The current state of online advertising endangers the security and privacy of users and the U.S. Federal Trade Commission should force the industry to offer better protections through comprehensive regulation, the U.S. Senate said in a report.
The report includes findings and recommendations of the Permanent Subcommittee on Investigations of the Senate’s Committee on Homeland Security and Governmental Affairs following an investigation into the distribution of malware through online ads—also known as “malvertising.” It was followed by a hearing Thursday that included testimony from Yahoo and Google about their efforts to combat such threats.
“Consumers can incur malware attacks [through online ads] without having taken any action other than visiting a mainstream website,” the subcommittee said, referencing two attacks that involved malicious ads distributed through Yahoo and Google ad networks.
The Yahoo incident happened at the end of December and the Google one in February. In both cases affected users didn’t have to click on anything and a simple visit to a website where the malicious ads were displayed was enough to expose them to malware.
“Similar attacks have struck across many online advertising platforms,” the subcommittee said, noting that cybercriminals have numerous methods to evade security measures, from stealing credentials of advertising network employees to posing as legitimate advertisers.
Some ad industry companies use automated systems to scan for malicious ads, but cybercriminals can learn the location of such scanners and not serve the ads to them, the report said. In other cases, attackers can change the content of a benign advertisement after it’s been scanned and cleared.
So who’s responsible?
“The online advertising industry has grown in complexity to such an extent that each party can conceivably claim it is not responsible when malware is delivered to a user’s computer through an advertisement,” the subcommittee said. “An ordinary online advertisement typically goes through five or six intermediaries before being delivered to a user’s browser, and the ad networks themselves rarely deliver the actual advertisement from their own servers.
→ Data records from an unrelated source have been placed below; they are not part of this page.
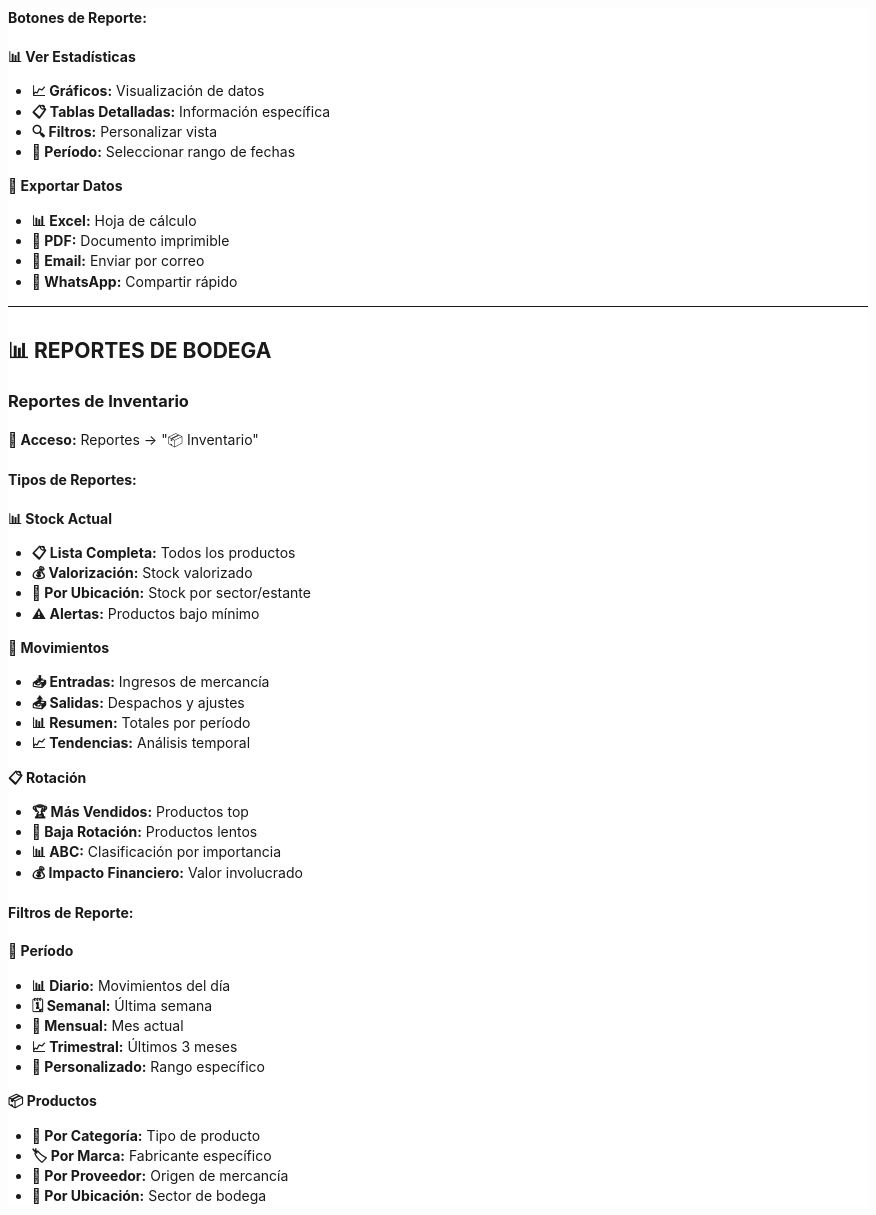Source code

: #### **Botones de Reporte:**

**📊 Ver Estadísticas**
- **📈 Gráficos:** Visualización de datos
- **📋 Tablas Detalladas:** Información específica
- **🔍 Filtros:** Personalizar vista
- **📅 Período:** Seleccionar rango de fechas

**📄 Exportar Datos**
- **📊 Excel:** Hoja de cálculo
- **📄 PDF:** Documento imprimible
- **📧 Email:** Enviar por correo
- **📱 WhatsApp:** Compartir rápido

---

## 📊 **REPORTES DE BODEGA**

### **Reportes de Inventario**

**🔗 Acceso:** Reportes → "📦 Inventario"

#### **Tipos de Reportes:**

**📊 Stock Actual**
- **📋 Lista Completa:** Todos los productos
- **💰 Valorización:** Stock valorizado
- **📍 Por Ubicación:** Stock por sector/estante
- **⚠️ Alertas:** Productos bajo mínimo

**🔄 Movimientos**
- **📥 Entradas:** Ingresos de mercancía
- **📤 Salidas:** Despachos y ajustes
- **📊 Resumen:** Totales por período
- **📈 Tendencias:** Análisis temporal

**📋 Rotación**
- **🏆 Más Vendidos:** Productos top
- **🐌 Baja Rotación:** Productos lentos
- **📊 ABC:** Clasificación por importancia
- **💰 Impacto Financiero:** Valor involucrado

#### **Filtros de Reporte:**

**📅 Período**
- **📊 Diario:** Movimientos del día
- **🗓️ Semanal:** Última semana
- **📅 Mensual:** Mes actual
- **📈 Trimestral:** Últimos 3 meses
- **🎯 Personalizado:** Rango específico

**📦 Productos**
- **📁 Por Categoría:** Tipo de producto
- **🏷️ Por Marca:** Fabricante específico
- **👤 Por Proveedor:** Origen de mercancía
- **📍 Por Ubicación:** Sector de bodega
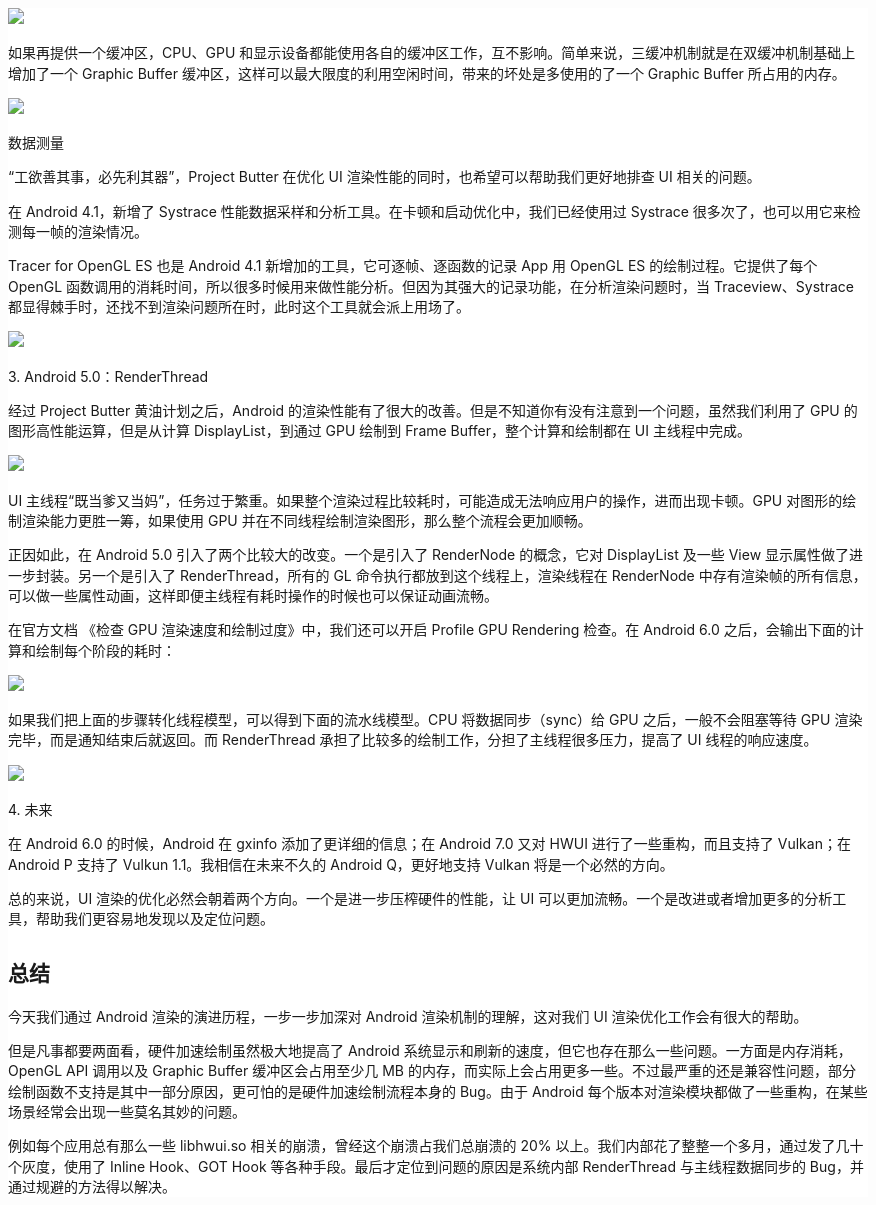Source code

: ![](https://static001.geekbang.org/resource/image/55/53/551fb7b5a8a0bed7d81edde6aff99653.png)

如果再提供一个缓冲区，CPU、GPU 和显示设备都能使用各自的缓冲区工作，互不影响。简单来说，三缓冲机制就是在双缓冲机制基础上增加了一个 Graphic Buffer 缓冲区，这样可以最大限度的利用空闲时间，带来的坏处是多使用的了一个 Graphic Buffer 所占用的内存。

![](https://static001.geekbang.org/resource/image/4d/ed/4d84d2d6a8f8e25e1622665141d993ed.png)

数据测量

“工欲善其事，必先利其器”，Project Butter 在优化 UI 渲染性能的同时，也希望可以帮助我们更好地排查 UI 相关的问题。

在 Android 4.1，新增了 Systrace 性能数据采样和分析工具。在卡顿和启动优化中，我们已经使用过 Systrace 很多次了，也可以用它来检测每一帧的渲染情况。

Tracer for OpenGL ES 也是 Android 4.1 新增加的工具，它可逐帧、逐函数的记录 App 用 OpenGL ES 的绘制过程。它提供了每个 OpenGL 函数调用的消耗时间，所以很多时候用来做性能分析。但因为其强大的记录功能，在分析渲染问题时，当 Traceview、Systrace 都显得棘手时，还找不到渲染问题所在时，此时这个工具就会派上用场了。

![](https://static001.geekbang.org/resource/image/1b/d3/1b2bebe9a74374d6089ef13f23088cd3.png)

3\. Android 5.0：RenderThread

经过 Project Butter 黄油计划之后，Android 的渲染性能有了很大的改善。但是不知道你有没有注意到一个问题，虽然我们利用了 GPU 的图形高性能运算，但是从计算 DisplayList，到通过 GPU 绘制到 Frame Buffer，整个计算和绘制都在 UI 主线程中完成。

![](https://static001.geekbang.org/resource/image/77/b1/778a18e6f9f9c1d08a5f5e12645c21b1.png)

UI 主线程“既当爹又当妈”，任务过于繁重。如果整个渲染过程比较耗时，可能造成无法响应用户的操作，进而出现卡顿。GPU 对图形的绘制渲染能力更胜一筹，如果使用 GPU 并在不同线程绘制渲染图形，那么整个流程会更加顺畅。

正因如此，在 Android 5.0 引入了两个比较大的改变。一个是引入了 RenderNode 的概念，它对 DisplayList 及一些 View 显示属性做了进一步封装。另一个是引入了 RenderThread，所有的 GL 命令执行都放到这个线程上，渲染线程在 RenderNode 中存有渲染帧的所有信息，可以做一些属性动画，这样即便主线程有耗时操作的时候也可以保证动画流畅。

在官方文档 《检查 GPU 渲染速度和绘制过度》中，我们还可以开启 Profile GPU Rendering 检查。在 Android 6.0 之后，会输出下面的计算和绘制每个阶段的耗时：

![](https://static001.geekbang.org/resource/image/5e/f2/5e61bfdec7dabd49b082bbbebb497cf2.png)

如果我们把上面的步骤转化线程模型，可以得到下面的流水线模型。CPU 将数据同步（sync）给 GPU 之后，一般不会阻塞等待 GPU 渲染完毕，而是通知结束后就返回。而 RenderThread 承担了比较多的绘制工作，分担了主线程很多压力，提高了 UI 线程的响应速度。

![](https://static001.geekbang.org/resource/image/7f/7d/7f349aefe7a081259218af30b9a9fc7d.png)

4\. 未来

在 Android 6.0 的时候，Android 在 gxinfo 添加了更详细的信息；在 Android 7.0 又对 HWUI 进行了一些重构，而且支持了 Vulkan；在 Android P 支持了 Vulkun 1.1。我相信在未来不久的 Android Q，更好地支持 Vulkan 将是一个必然的方向。

总的来说，UI 渲染的优化必然会朝着两个方向。一个是进一步压榨硬件的性能，让 UI 可以更加流畅。一个是改进或者增加更多的分析工具，帮助我们更容易地发现以及定位问题。

## 总结

今天我们通过 Android 渲染的演进历程，一步一步加深对 Android 渲染机制的理解，这对我们 UI 渲染优化工作会有很大的帮助。

但是凡事都要两面看，硬件加速绘制虽然极大地提高了 Android 系统显示和刷新的速度，但它也存在那么一些问题。一方面是内存消耗，OpenGL API 调用以及 Graphic Buffer 缓冲区会占用至少几 MB 的内存，而实际上会占用更多一些。不过最严重的还是兼容性问题，部分绘制函数不支持是其中一部分原因，更可怕的是硬件加速绘制流程本身的 Bug。由于 Android 每个版本对渲染模块都做了一些重构，在某些场景经常会出现一些莫名其妙的问题。

例如每个应用总有那么一些 libhwui.so 相关的崩溃，曾经这个崩溃占我们总崩溃的 20% 以上。我们内部花了整整一个多月，通过发了几十个灰度，使用了 Inline Hook、GOT Hook 等各种手段。最后才定位到问题的原因是系统内部 RenderThread 与主线程数据同步的 Bug，并通过规避的方法得以解决。
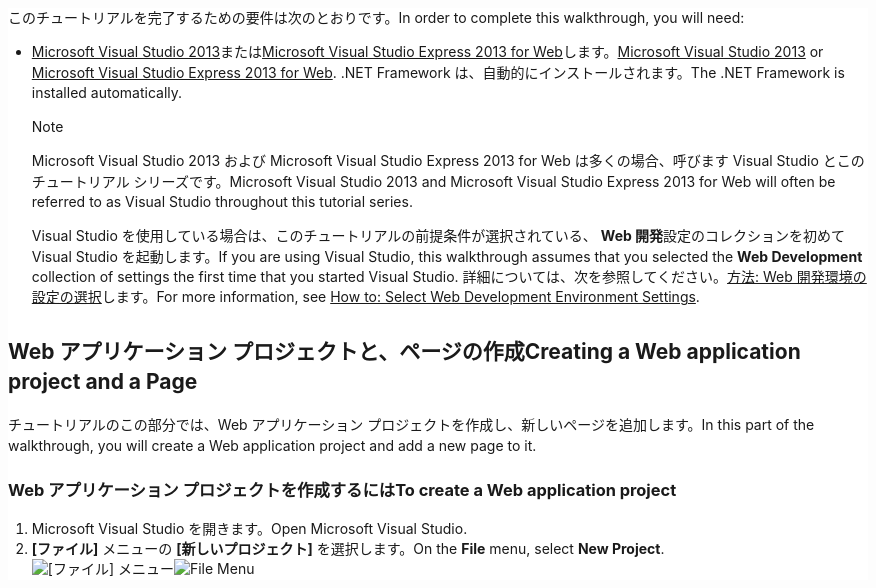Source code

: 
<span data-ttu-id="c429c-114">このチュートリアルを完了するための要件は次のとおりです。</span><span class="sxs-lookup"><span data-stu-id="c429c-114">In order to complete this walkthrough, you will need:</span></span>

- <span data-ttu-id="c429c-115">[Microsoft Visual Studio 2013](https://www.microsoft.com/visualstudio/11/downloads#vs)または[Microsoft Visual Studio Express 2013 for Web](https://www.microsoft.com/visualstudio/11/downloads#express-web)します。</span><span class="sxs-lookup"><span data-stu-id="c429c-115">[Microsoft Visual Studio 2013](https://www.microsoft.com/visualstudio/11/downloads#vs) or [Microsoft Visual Studio Express 2013 for Web](https://www.microsoft.com/visualstudio/11/downloads#express-web).</span></span> <span data-ttu-id="c429c-116">.NET Framework は、自動的にインストールされます。</span><span class="sxs-lookup"><span data-stu-id="c429c-116">The .NET Framework is installed automatically.</span></span> 

    > [!NOTE] 
    > 
    > <span data-ttu-id="c429c-117">Microsoft Visual Studio 2013 および Microsoft Visual Studio Express 2013 for Web は多くの場合、呼びます Visual Studio とこのチュートリアル シリーズです。</span><span class="sxs-lookup"><span data-stu-id="c429c-117">Microsoft Visual Studio 2013 and Microsoft Visual Studio Express 2013 for Web will often be referred to as Visual Studio throughout this tutorial series.</span></span>  
    >   
    > <span data-ttu-id="c429c-118">Visual Studio を使用している場合は、このチュートリアルの前提条件が選択されている、 **Web 開発**設定のコレクションを初めて Visual Studio を起動します。</span><span class="sxs-lookup"><span data-stu-id="c429c-118">If you are using Visual Studio, this walkthrough assumes that you selected the **Web Development** collection of settings the first time that you started Visual Studio.</span></span> <span data-ttu-id="c429c-119">詳細については、次を参照してください。[方法: Web 開発環境の設定の選択](https://msdn.microsoft.com/library/ff521558.aspx)します。</span><span class="sxs-lookup"><span data-stu-id="c429c-119">For more information, see [How to: Select Web Development Environment Settings](https://msdn.microsoft.com/library/ff521558.aspx).</span></span>

## <a name="creating-a-web-application-project-and-a-page"></a><span data-ttu-id="c429c-120">Web アプリケーション プロジェクトと、ページの作成</span><span class="sxs-lookup"><span data-stu-id="c429c-120">Creating a Web application project and a Page</span></span>

<a id="sectionToggle0"></a>

<span data-ttu-id="c429c-121">チュートリアルのこの部分では、Web アプリケーション プロジェクトを作成し、新しいページを追加します。</span><span class="sxs-lookup"><span data-stu-id="c429c-121">In this part of the walkthrough, you will create a Web application project and add a new page to it.</span></span>

### <a name="to-create-a-web-application-project"></a><span data-ttu-id="c429c-122">Web アプリケーション プロジェクトを作成するには</span><span class="sxs-lookup"><span data-stu-id="c429c-122">To create a Web application project</span></span>

1. <span data-ttu-id="c429c-123">Microsoft Visual Studio を開きます。</span><span class="sxs-lookup"><span data-stu-id="c429c-123">Open Microsoft Visual Studio.</span></span>
2. <span data-ttu-id="c429c-124">**[ファイル]** メニューの **[新しいプロジェクト]** を選択します。</span><span class="sxs-lookup"><span data-stu-id="c429c-124">On the **File** menu, select **New Project**.</span></span>  
    <span data-ttu-id="c429c-125">![[ファイル] メニュー](code-editing-in-web-forms-pages/_static/image1.png)</span><span class="sxs-lookup"><span data-stu-id="c429c-125">![File Menu](code-editing-in-web-forms-pages/_static/image1.png)</span></span>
In most cases, the owners of the host website visited by a user do not know what advertisements will be shown on their site.”
This makes it impossible for ordinary consumers to avoid malicious ads, to identify their source and to determine whether the website they visited or the ad network could have prevented the attack, the report argued.
The complexity of the online advertising ecosystem also poses risks to consumer privacy risks, because in most cases users can’t control what data is being collected, who collects it and how it’s used.
For example, a visit to a popular tabloid news website triggered interactions with 352 other Web servers, the report said. “Many of those interactions were benign; some of those third-parties, however, may have been using cookies or other technology to compile data on the consumer. The sheer volume of such activity makes it difficult for even the most vigilant consumer to control the data being collected or protect against its malicious use.”
The investigation determined that the industry’s self-regulatory bodies and their codes do not properly address the malware issue and available data-collection protections are limited.
FTC could step in
“In the absence of effective self-regulation, the FTC should consider issuing comprehensive regulations to prohibit deceptive and unfair online advertising practices that facilitate or fail to take reasonable steps to prevent malware, invasive cookies, and inappropriate data collection delivered to Internet consumers through online advertisements,” the subcommittee said. “Greater specificity in prohibited or discouraged practices is needed before the overall security situation in the online advertising industry can improve.”
Google, Facebook, Twitter and AOL recently founded TrustInAds.org, an organization aimed at making consumers aware of ad-related scams, sharing best practices, identifying trends in deceptive ads, and sharing its knowledge with policy makers and consumer advocates.
“Online advertising companies have battled these issues for years—dating all the way back to the infant stages of their respective platforms,” Rob Haralson, executive director of TrustInAds.org said Wednesday in a blog post. “Many have developed large-scale systems to scan for malicious code, not only in the advertisements they serve, but also across the billions of sites that make up the web. And while our industry has made significant progress in fighting bad ads, the level of sophistication by scammers reaches new heights at every turn.”